[Collected data entries]

>>>

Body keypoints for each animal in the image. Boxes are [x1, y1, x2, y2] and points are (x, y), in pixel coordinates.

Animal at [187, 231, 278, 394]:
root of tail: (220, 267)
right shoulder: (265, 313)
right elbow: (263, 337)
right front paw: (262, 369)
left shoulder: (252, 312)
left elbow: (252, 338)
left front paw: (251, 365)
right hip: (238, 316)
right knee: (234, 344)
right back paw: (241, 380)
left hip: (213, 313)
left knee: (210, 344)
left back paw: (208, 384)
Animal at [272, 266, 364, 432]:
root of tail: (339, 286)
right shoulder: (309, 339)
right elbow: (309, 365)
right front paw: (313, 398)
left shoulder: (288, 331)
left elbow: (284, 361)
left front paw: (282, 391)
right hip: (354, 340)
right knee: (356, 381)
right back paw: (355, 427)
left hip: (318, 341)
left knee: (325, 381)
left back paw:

<<<

What you should do –
Your answer should be the full set of records above, restated exactly.

Exercise result –
Body keypoints for each animal in the image. Boxes are [x1, y1, x2, y2] and points are (x, y), in pixel coordinates.

Animal at [187, 231, 278, 394]:
root of tail: (220, 267)
right shoulder: (265, 313)
right elbow: (263, 337)
right front paw: (262, 369)
left shoulder: (252, 312)
left elbow: (252, 338)
left front paw: (251, 365)
right hip: (238, 316)
right knee: (234, 344)
right back paw: (241, 380)
left hip: (213, 313)
left knee: (210, 344)
left back paw: (208, 384)
Animal at [272, 266, 364, 432]:
root of tail: (339, 286)
right shoulder: (309, 339)
right elbow: (309, 365)
right front paw: (313, 398)
left shoulder: (288, 331)
left elbow: (284, 361)
left front paw: (282, 391)
right hip: (354, 340)
right knee: (356, 381)
right back paw: (355, 427)
left hip: (318, 341)
left knee: (325, 381)
left back paw:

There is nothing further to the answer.